- DVD cover
- Directed by: Cary Hill
- Written by: Cary Hill
- Starring: Wendy Wygant, Steve Rudzinski, Nivek Ogre
- Cinematography: Nathan W. Fullerton
- Edited by: Scott Lewis
- Production company: ProtoMedia
- Distributed by: WildEye Releasing
- Release date: January 6, 2013;
- Running time: 85 minutes
- Country: United States
- Language: English

= Scream Park =

Scream Park is a 2013 horror film by American director Cary Hill and his directorial debut. The film had its world release on January 6, 2013 in Pittsburgh, Pennsylvania and was partially funded through a successful Kickstarter campaign.

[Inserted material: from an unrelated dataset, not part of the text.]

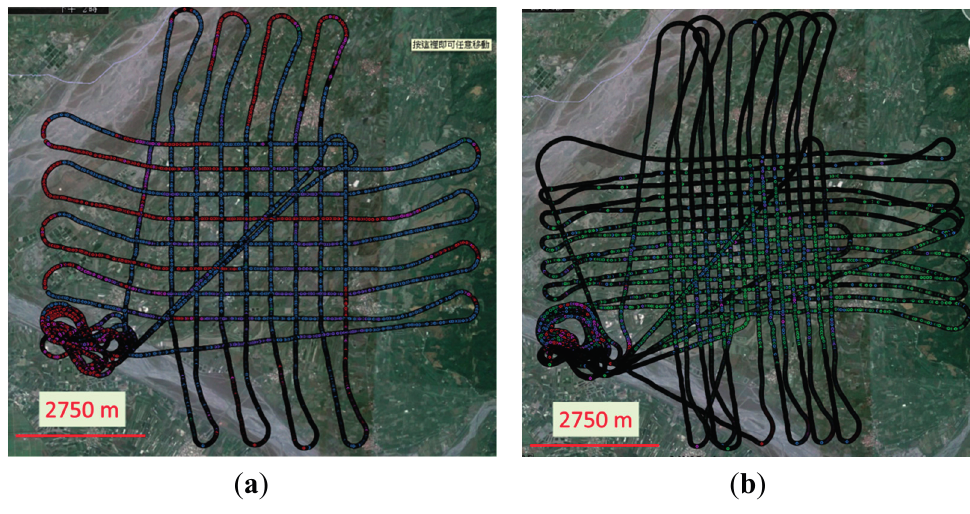
Figure 20. The trajectories of the second test flight. ( a ) UAV-ADIS-600; ( b )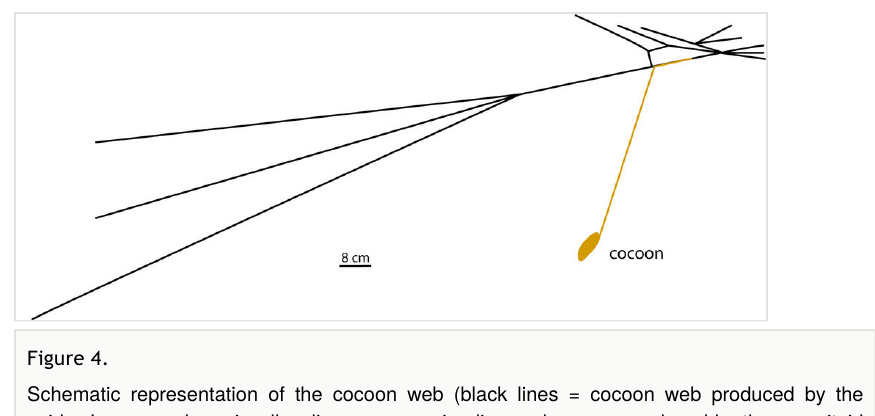
Schematic representation of the cocoon web (black lines = cocoon web produced by the spider Leucauge henryi ; yellow line = suspension line and cocoon produced by the parasitoid Hymenoepimecis manauara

Of the film, Hill stated that he was inspired to create Scream Park after visiting a theme park and thinking that it would be a good location for an 80's themed horror film. Filming took place at Conneaut Lake Park in Conneaut Lake, Pennsylvania and at the University of Pittsburgh.

==Synopsis==
Jennifer (Wendy Wygant) works at Fright Land, a theme park that's closing after years of declining sales and lack of interest from the general public. While initially reluctant, Jennifer agrees to attend a party held by the other park employees to memorialize the park's closing. She can't help but feel that something feels off about the night's events and her suspicions are soon proven to be correct, as park owner Mr. Hyde (Doug Bradley) has decided that the only way to save the park is to hire two men to murder all of the park's employees. He theorizes that after the killers complete their task, morbid murder fans will pay large amounts of money to visit an amusement park themed around the murders.

==Cast==
- Wendy Wygant as Jennifer
- Steve Rudzinski as Marty
- Nivek Ogre as Iggy
- Alicia Marie Marcucci as Allison
- Nicole Beattie as Missi
- Doug Bradley as Mr. Hyde
- Kailey Marie Harris as Carlee
- Dean Jacobs as Tony
- Tyler Kale as Rhodie
- Ian Lemmon as Ogre
- Carrie Lee Martz as Attendant
- Kyle Riordan as Roy

==Reception==
Critical reception for Scream Park has been positive, and Bloody Disgusting commented that the movie had "a lot to enjoy". DVD Talk noted that the movie was low budget and had some shortcomings, but that the acting was good and that fans of similarly low budget films would greatly enjoy the movie. Ain't It Cool News stated that Scream Park felt familiar to similar films in the genre, but that it "does the familiar really, really well."